- Exercise goal -
The entries below are to be transcribed in full, without their images.

- Given records -
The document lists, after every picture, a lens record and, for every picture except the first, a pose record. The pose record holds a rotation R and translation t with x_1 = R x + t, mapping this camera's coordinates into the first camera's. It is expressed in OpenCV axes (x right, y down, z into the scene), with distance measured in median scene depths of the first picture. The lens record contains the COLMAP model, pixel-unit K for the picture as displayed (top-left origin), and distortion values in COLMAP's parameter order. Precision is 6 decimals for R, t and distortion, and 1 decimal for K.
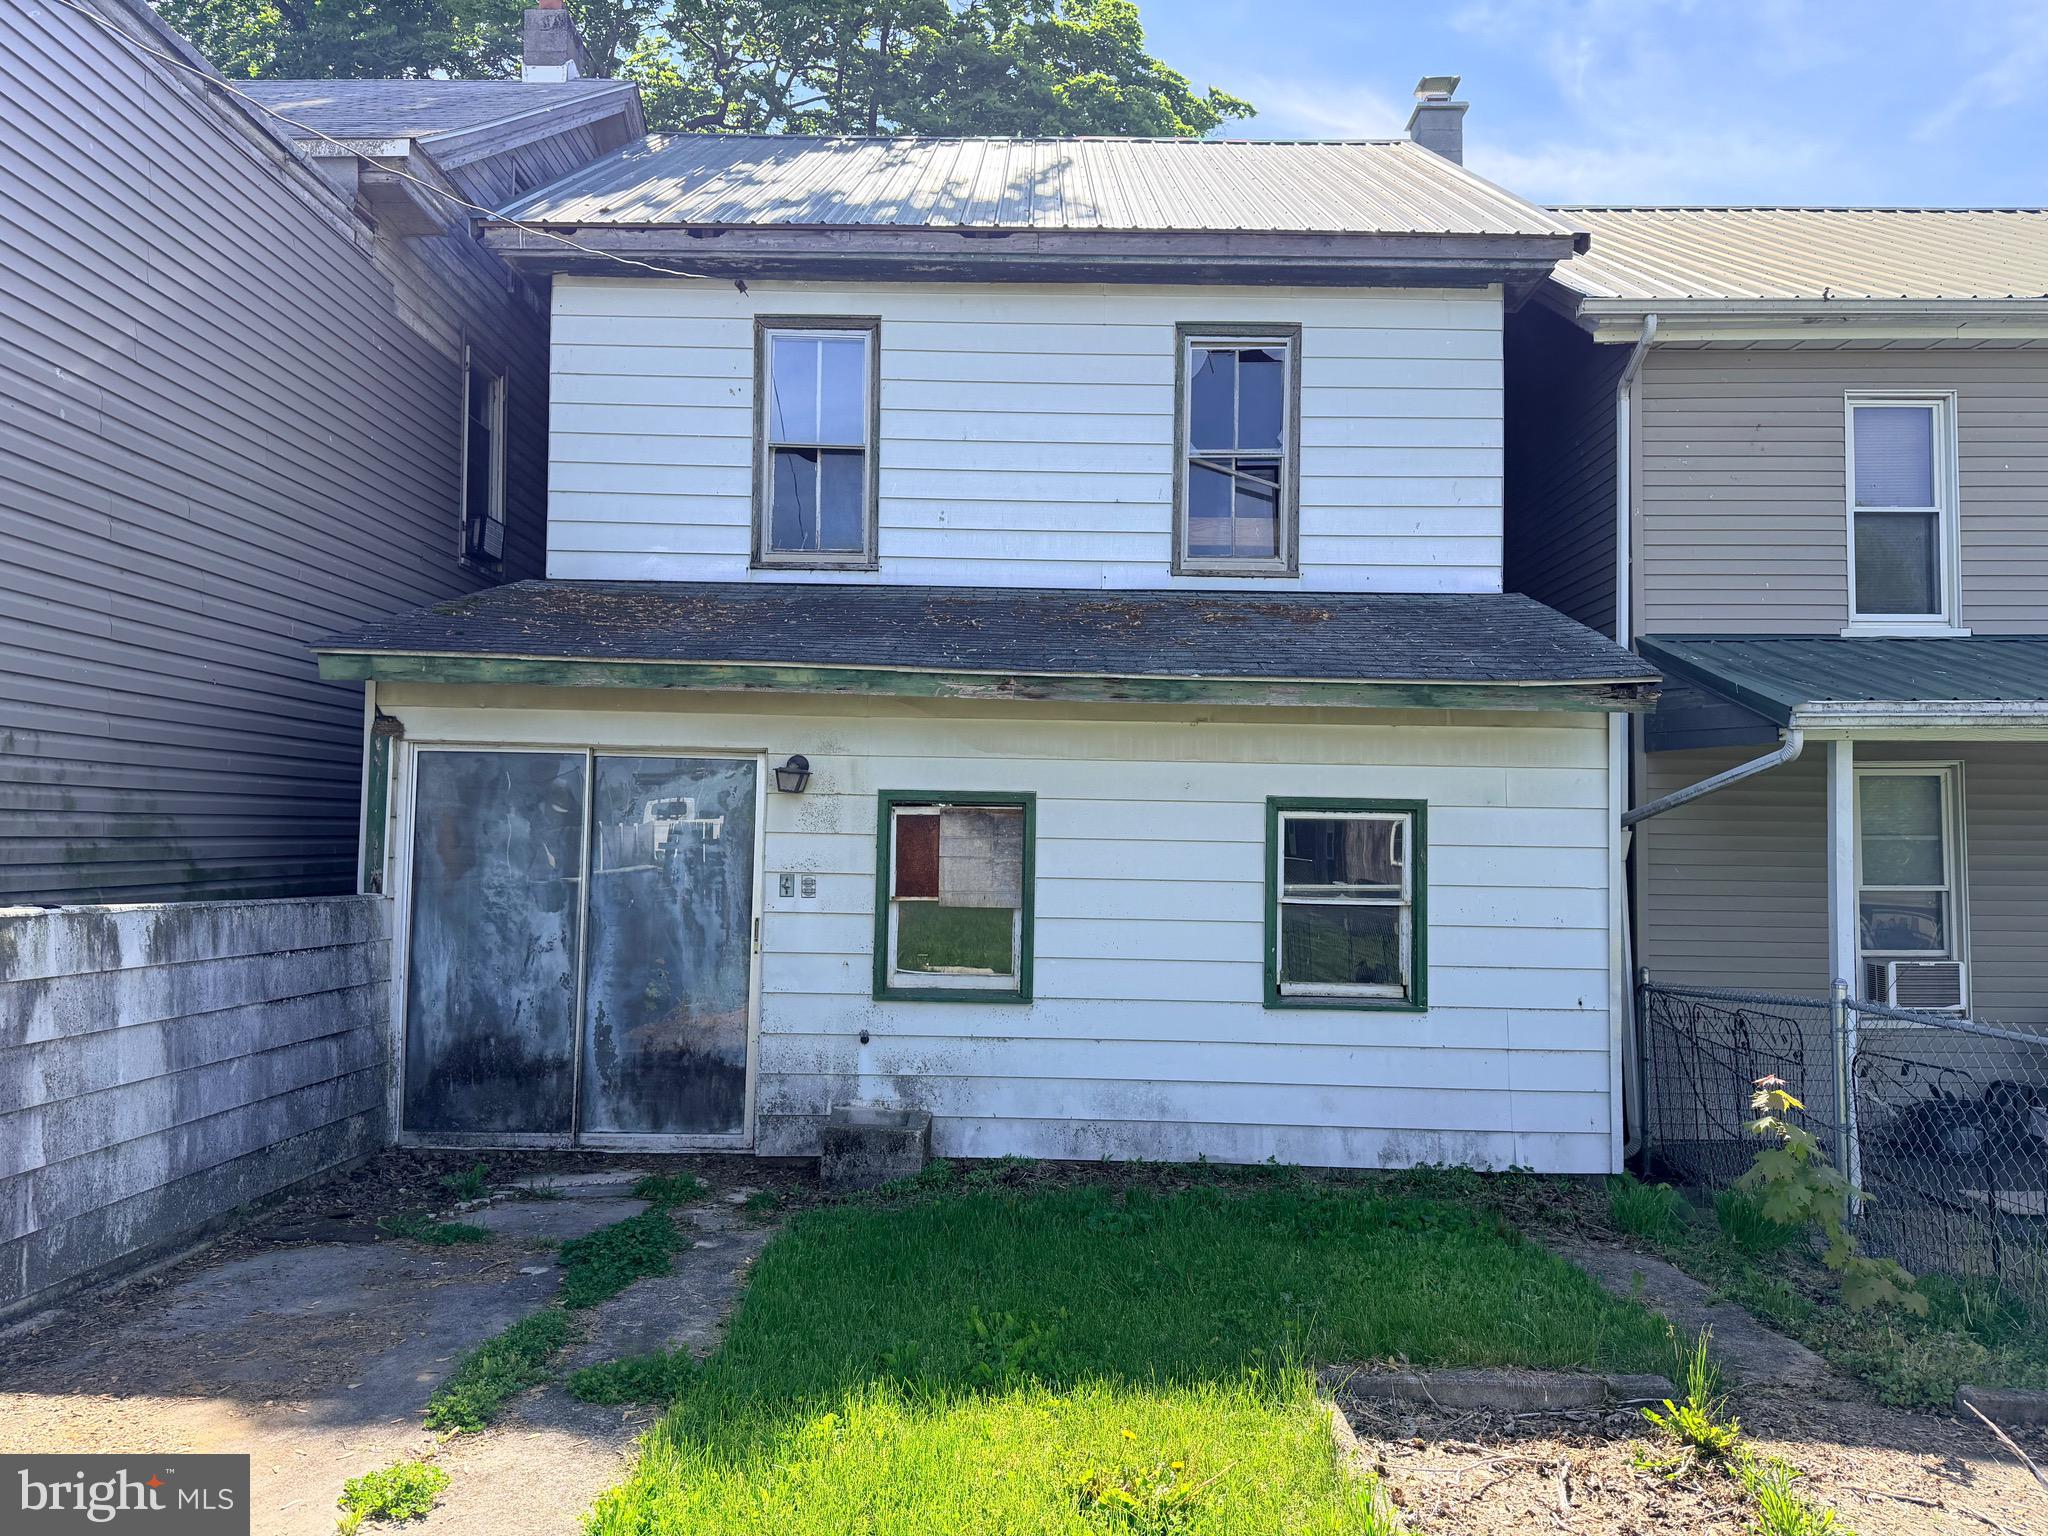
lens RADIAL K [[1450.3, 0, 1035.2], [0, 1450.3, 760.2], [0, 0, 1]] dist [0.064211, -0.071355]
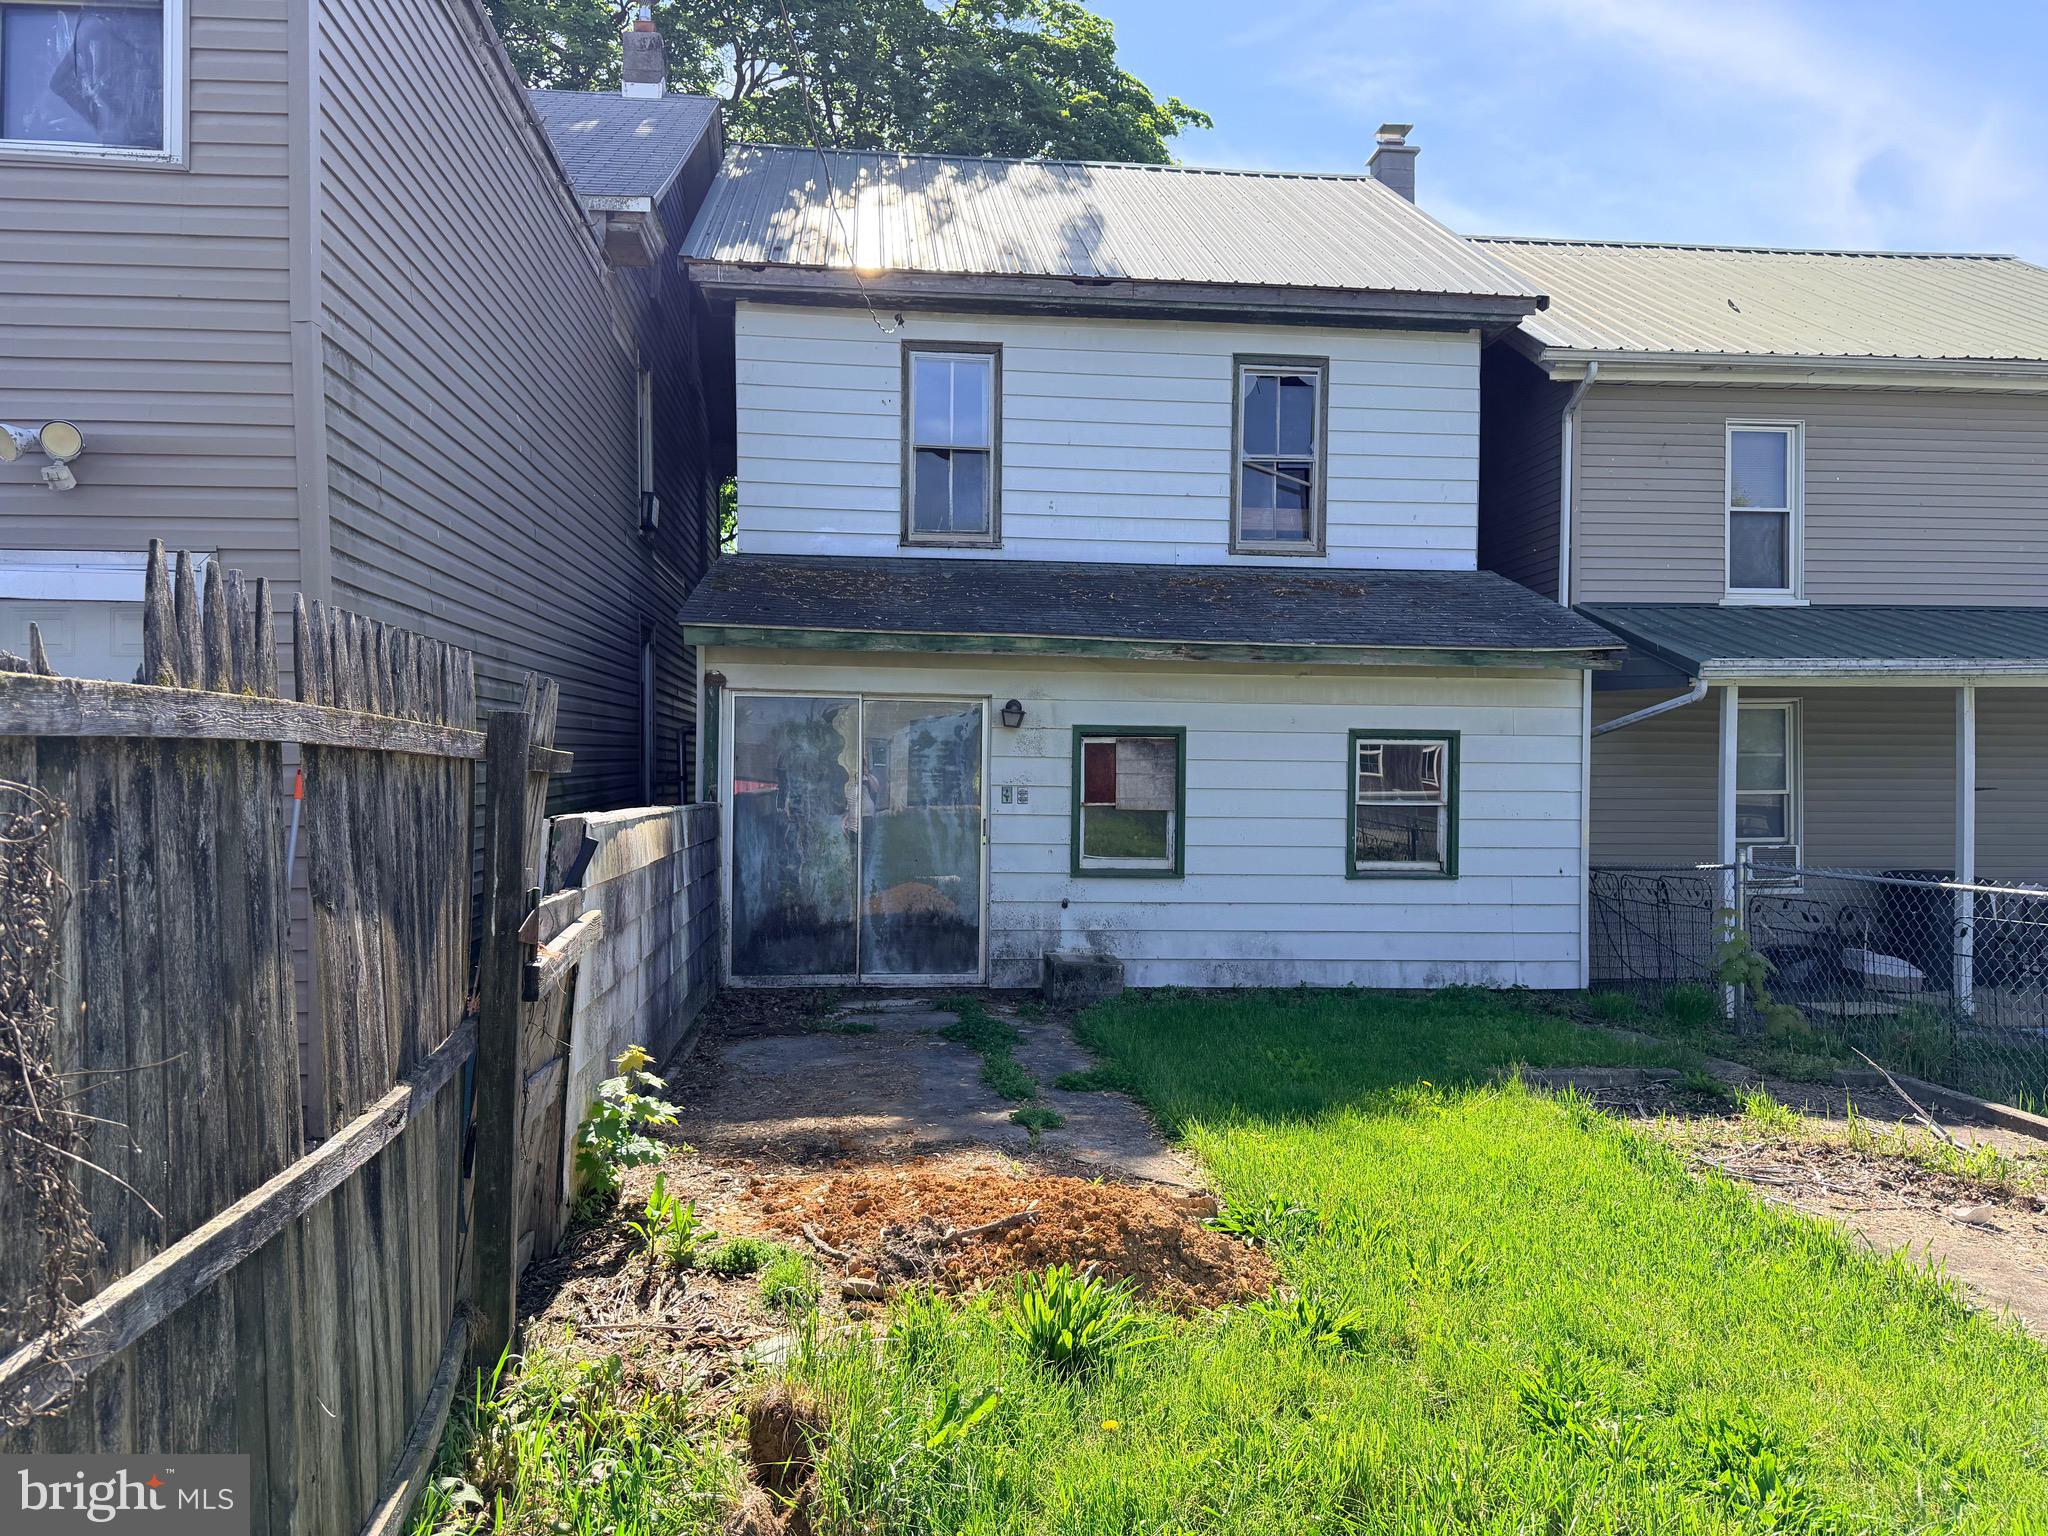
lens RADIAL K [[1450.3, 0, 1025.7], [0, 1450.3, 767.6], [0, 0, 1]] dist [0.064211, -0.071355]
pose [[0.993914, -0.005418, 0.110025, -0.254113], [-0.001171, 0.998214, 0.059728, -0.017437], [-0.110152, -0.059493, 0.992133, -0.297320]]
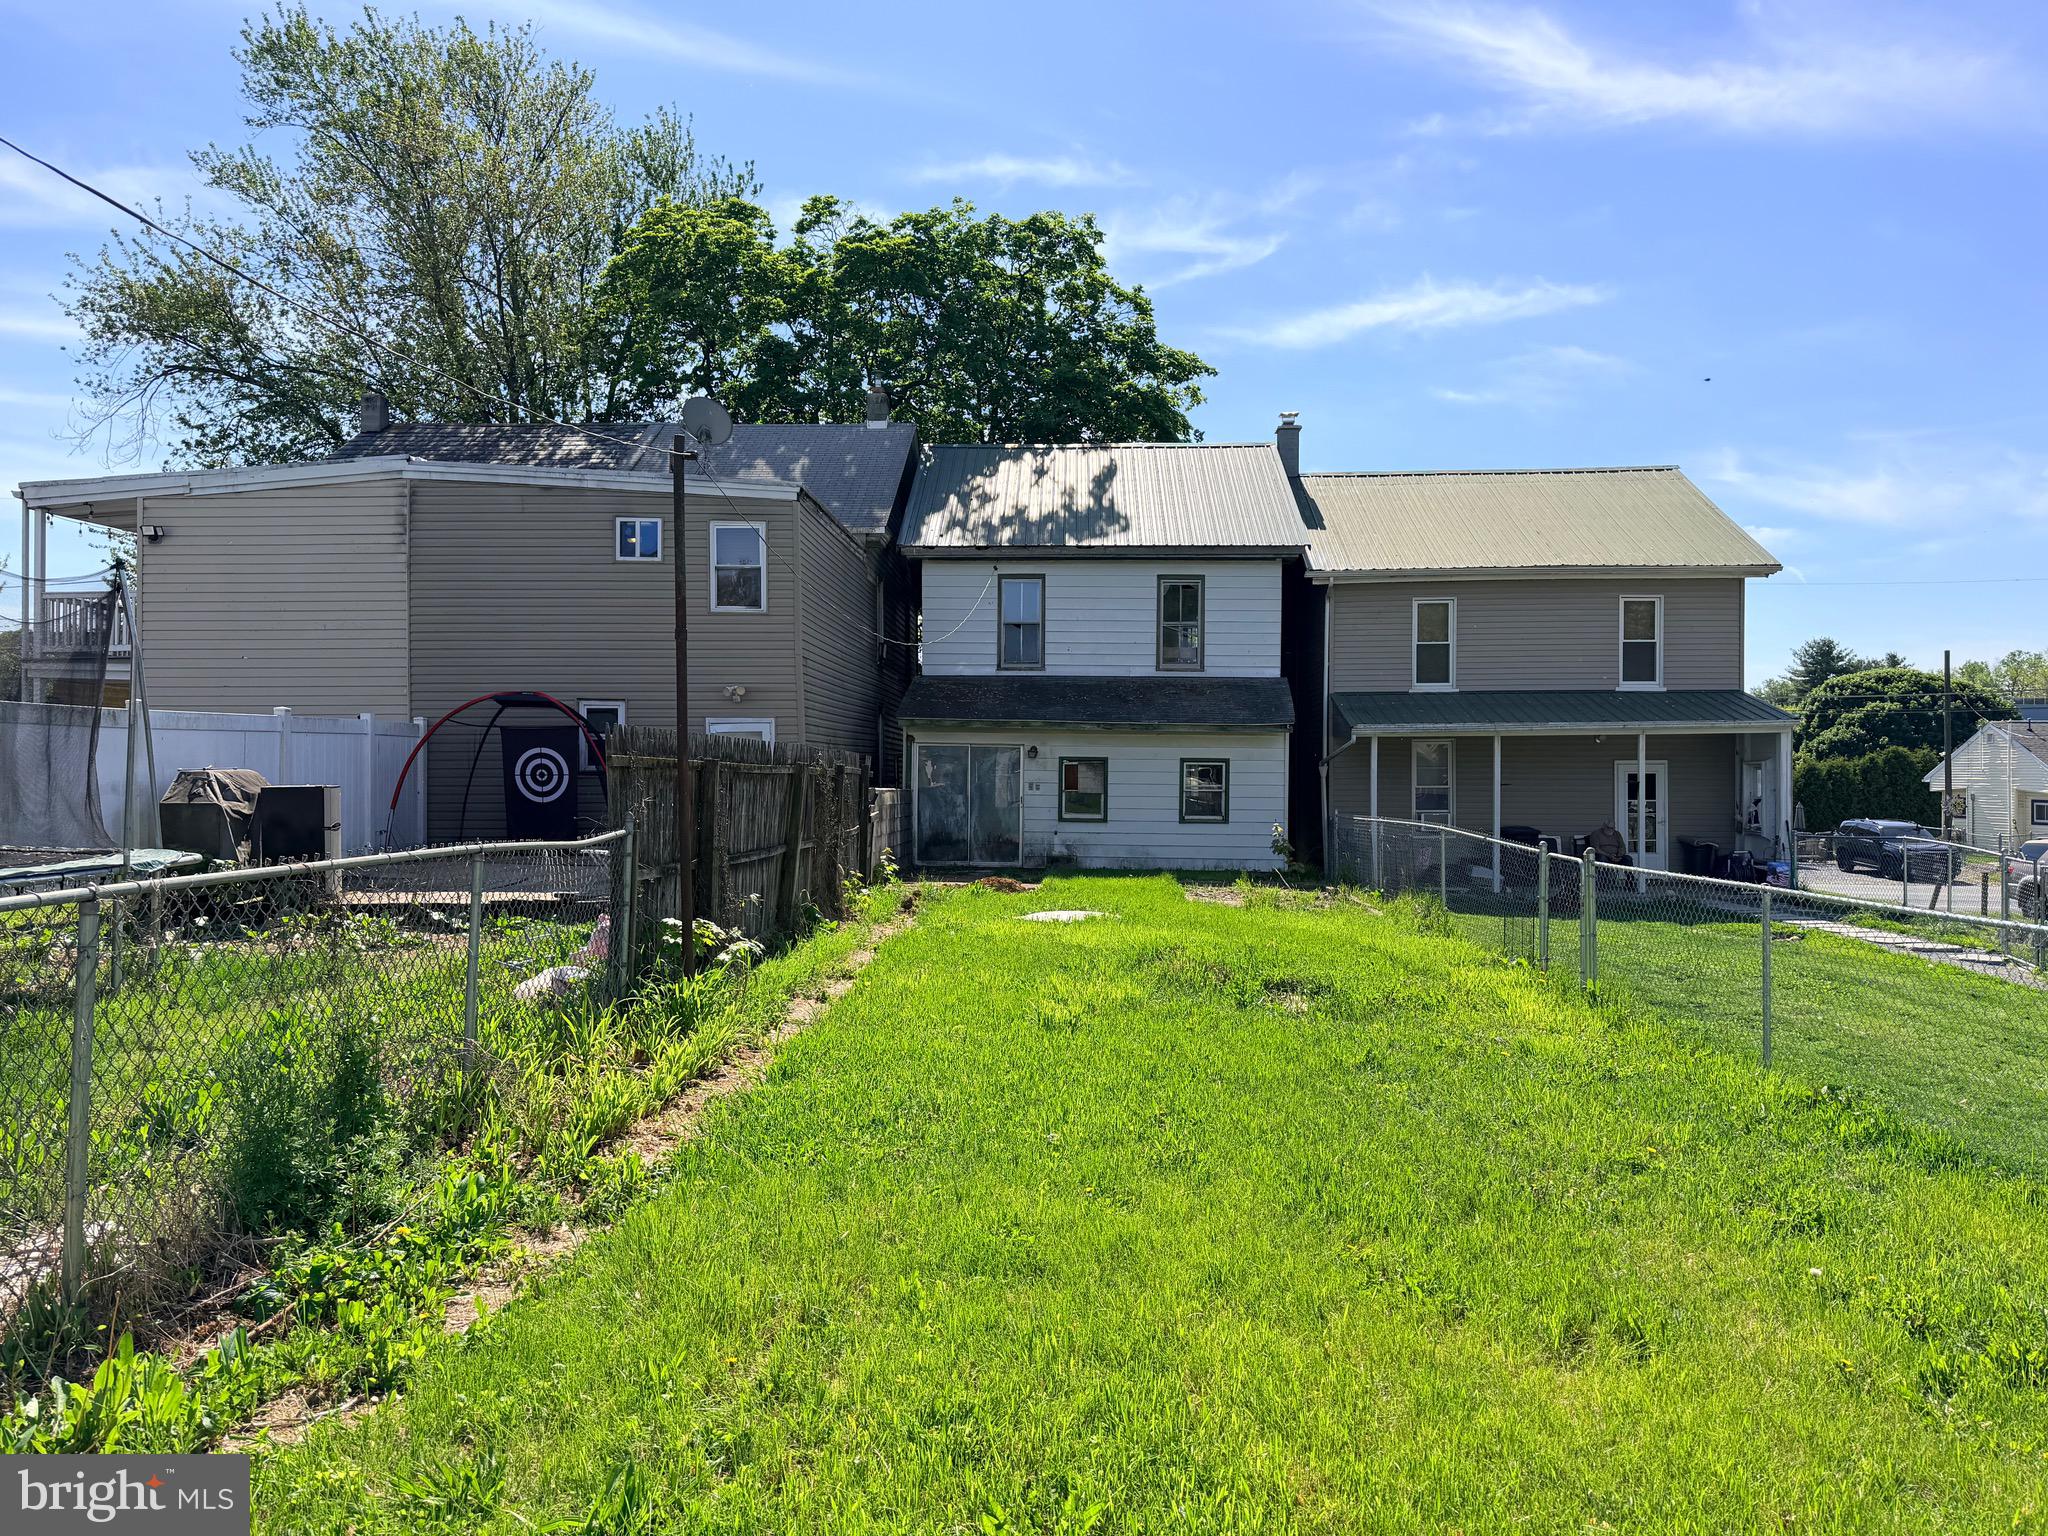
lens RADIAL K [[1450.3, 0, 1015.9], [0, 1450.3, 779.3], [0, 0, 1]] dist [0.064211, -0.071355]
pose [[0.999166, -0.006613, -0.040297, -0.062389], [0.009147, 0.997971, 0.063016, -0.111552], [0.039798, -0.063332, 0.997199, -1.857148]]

- Final answer -
The document lists, after every picture, a lens record and, for every picture except the first, a pose record. The pose record holds a rotation R and translation t with x_1 = R x + t, mapping this camera's coordinates into the first camera's. It is expressed in OpenCV axes (x right, y down, z into the scene), with distance measured in median scene depths of the first picture. The lens record contains the COLMAP model, pixel-unit K for the picture as displayed (top-left origin), and distortion values in COLMAP's parameter order. Precision is 6 decimals for R, t and distortion, and 1 decimal for K.
lens RADIAL K [[1450.3, 0, 1035.2], [0, 1450.3, 760.2], [0, 0, 1]] dist [0.064211, -0.071355]
lens RADIAL K [[1450.3, 0, 1025.7], [0, 1450.3, 767.6], [0, 0, 1]] dist [0.064211, -0.071355]
pose [[0.993914, -0.005418, 0.110025, -0.254113], [-0.001171, 0.998214, 0.059728, -0.017437], [-0.110152, -0.059493, 0.992133, -0.297320]]
lens RADIAL K [[1450.3, 0, 1015.9], [0, 1450.3, 779.3], [0, 0, 1]] dist [0.064211, -0.071355]
pose [[0.999166, -0.006613, -0.040297, -0.062389], [0.009147, 0.997971, 0.063016, -0.111552], [0.039798, -0.063332, 0.997199, -1.857148]]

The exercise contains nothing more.